Zag: Why do you think e-scooters are attracting such negative press from mainstream media. Why have they seemed to get this “public nuisance” badge from some?
RC: When there’s a change in any industry you will see a clash between those that like how things were done in the past and those who are embracing the new. Where we will start to climb out of the situation and see e-scooters as more socially accepted is when legislation comes into play. There is a perceived grey area by the public on using private e-scooters and there are retailers who are selling them knowing full well riders will be using them in public spaces.

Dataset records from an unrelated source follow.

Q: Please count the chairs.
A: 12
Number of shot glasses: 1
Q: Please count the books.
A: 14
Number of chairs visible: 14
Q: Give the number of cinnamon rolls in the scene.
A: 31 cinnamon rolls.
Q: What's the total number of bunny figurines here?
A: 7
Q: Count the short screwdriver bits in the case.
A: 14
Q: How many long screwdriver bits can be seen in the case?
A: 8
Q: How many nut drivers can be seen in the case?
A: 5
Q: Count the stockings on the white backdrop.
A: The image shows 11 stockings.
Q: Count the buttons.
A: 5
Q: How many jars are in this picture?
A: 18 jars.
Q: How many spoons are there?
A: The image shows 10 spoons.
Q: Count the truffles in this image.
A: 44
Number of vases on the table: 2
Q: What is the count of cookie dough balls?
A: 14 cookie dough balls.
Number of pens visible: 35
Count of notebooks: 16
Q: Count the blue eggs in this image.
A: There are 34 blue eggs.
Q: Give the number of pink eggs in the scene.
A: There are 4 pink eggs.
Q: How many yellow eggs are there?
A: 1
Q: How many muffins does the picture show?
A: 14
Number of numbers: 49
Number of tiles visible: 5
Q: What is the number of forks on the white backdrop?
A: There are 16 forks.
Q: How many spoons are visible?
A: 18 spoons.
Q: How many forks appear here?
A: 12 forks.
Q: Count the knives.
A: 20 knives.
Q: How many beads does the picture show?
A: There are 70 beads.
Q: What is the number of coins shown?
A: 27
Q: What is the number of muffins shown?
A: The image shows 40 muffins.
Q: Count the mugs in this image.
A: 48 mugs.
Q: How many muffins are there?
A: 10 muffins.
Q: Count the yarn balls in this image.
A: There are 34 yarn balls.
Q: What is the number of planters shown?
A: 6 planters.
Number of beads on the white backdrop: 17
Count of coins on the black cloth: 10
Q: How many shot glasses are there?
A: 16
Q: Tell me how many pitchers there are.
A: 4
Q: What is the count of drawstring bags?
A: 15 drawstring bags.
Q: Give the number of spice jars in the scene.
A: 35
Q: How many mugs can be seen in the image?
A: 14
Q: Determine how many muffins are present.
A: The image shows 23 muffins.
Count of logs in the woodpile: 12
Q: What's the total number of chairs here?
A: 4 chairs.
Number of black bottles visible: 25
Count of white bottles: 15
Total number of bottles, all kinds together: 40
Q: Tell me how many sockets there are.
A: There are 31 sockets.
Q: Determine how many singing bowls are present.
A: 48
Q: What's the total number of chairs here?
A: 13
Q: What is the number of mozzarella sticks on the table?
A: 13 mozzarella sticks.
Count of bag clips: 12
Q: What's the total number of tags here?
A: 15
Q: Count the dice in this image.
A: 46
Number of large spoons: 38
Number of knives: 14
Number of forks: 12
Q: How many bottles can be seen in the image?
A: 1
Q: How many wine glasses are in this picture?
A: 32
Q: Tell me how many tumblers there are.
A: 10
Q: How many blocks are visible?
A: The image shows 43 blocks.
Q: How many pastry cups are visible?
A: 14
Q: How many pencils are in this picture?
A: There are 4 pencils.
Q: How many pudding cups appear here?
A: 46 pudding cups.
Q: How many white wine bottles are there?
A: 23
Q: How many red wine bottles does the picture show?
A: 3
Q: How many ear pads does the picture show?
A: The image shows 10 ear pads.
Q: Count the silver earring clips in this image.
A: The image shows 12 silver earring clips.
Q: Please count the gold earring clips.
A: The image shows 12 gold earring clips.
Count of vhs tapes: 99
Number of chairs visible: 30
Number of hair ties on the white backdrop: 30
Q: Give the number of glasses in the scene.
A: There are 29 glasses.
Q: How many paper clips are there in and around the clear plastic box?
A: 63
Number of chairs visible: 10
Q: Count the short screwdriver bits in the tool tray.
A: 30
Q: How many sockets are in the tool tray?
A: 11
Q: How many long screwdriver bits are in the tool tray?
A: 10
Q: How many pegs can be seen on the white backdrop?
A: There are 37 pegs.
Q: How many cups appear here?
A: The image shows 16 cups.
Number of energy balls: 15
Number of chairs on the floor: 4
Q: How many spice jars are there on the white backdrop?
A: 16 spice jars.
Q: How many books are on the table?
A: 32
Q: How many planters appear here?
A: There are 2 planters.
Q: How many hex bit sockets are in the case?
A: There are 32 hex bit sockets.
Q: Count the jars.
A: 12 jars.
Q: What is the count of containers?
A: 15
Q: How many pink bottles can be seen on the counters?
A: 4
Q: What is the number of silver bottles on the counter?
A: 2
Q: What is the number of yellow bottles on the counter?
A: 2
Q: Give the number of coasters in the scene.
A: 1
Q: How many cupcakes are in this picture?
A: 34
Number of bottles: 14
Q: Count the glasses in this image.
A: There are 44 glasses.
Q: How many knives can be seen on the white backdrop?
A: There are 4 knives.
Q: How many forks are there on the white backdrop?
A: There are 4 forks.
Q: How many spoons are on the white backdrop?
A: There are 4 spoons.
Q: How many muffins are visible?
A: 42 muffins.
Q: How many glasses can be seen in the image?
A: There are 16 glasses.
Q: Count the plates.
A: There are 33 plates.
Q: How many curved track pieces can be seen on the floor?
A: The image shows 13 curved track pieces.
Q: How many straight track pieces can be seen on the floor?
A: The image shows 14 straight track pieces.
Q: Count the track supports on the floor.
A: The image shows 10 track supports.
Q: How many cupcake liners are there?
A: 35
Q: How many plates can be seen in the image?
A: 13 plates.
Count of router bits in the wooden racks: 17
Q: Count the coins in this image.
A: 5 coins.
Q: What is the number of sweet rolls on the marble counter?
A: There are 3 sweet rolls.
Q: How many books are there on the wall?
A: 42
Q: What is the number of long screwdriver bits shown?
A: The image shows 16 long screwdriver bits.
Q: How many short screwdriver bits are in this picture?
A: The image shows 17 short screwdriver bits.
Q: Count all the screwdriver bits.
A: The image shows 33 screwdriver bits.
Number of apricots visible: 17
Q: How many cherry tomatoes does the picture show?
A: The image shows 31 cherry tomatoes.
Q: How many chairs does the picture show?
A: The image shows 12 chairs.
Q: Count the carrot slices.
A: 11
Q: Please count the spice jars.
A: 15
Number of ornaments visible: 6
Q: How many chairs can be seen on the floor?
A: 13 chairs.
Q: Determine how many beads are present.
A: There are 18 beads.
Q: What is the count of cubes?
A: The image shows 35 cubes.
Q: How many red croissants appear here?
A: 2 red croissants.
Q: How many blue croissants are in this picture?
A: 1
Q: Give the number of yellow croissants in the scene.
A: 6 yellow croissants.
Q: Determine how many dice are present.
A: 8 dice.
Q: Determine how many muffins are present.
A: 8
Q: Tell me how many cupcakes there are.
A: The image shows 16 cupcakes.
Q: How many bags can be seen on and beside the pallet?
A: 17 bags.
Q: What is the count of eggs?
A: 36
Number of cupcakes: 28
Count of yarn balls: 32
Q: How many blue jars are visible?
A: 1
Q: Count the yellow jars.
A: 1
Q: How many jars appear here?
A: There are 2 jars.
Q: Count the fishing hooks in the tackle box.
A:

There aren’t any guidelines for private e-scooter use, the police are also under-resourced to enforce the rules. Better infrastructure will help too. Our cities have been designed and planned around the car. No one looks out of their window thinking about how cars have cluttered our roads. It’s just considered life. If you see five scooters on the pavement it’s called clutter. There’s a mind-set and infrastructure change that needs to happen. We need to change how we think about how space is allocated. I’d love to see cities and towns start turning some parking spaces into micromobility spaces. Whether that’s through parking racks or space the council will allocate and take away from cars.
Zag: Is private e-scooter legalisation inevitable and what part do these UK trials have in influencing future legislation?
RC: I think private e-scooters will be legalised, although the timeframe on that is unclear, but most likely not until 2022. Private e-scooters have to be regulated in a way that is consistent and aligned with shared public e-scooters. There is a level of accountability that operators like Voi bring to the table through GPS tracking and knowing exactly where and who is riding a scooter at any one time. Unique identifiers or number plates, like are used on Voi products, is something I would advocate. This level of accountability will drastically improve compliance and reduce anti-social behaviour that we see more so with private e-scooters compared with public e-scooters.
Avon and Somerset Police released data in December 2020 to show out of 96 incidents involving e-scooters, two were related to Voi and 94 related to private e-scooters. We are seeing an unfortunate growing trend from the private e-scooter market for anti-social behaviour that needs to be addressed. I’d like to see an alignment of standards with GPS trackers and geofencing so no ride zones apply to all micromobility, regardless of whether it’s private or shared.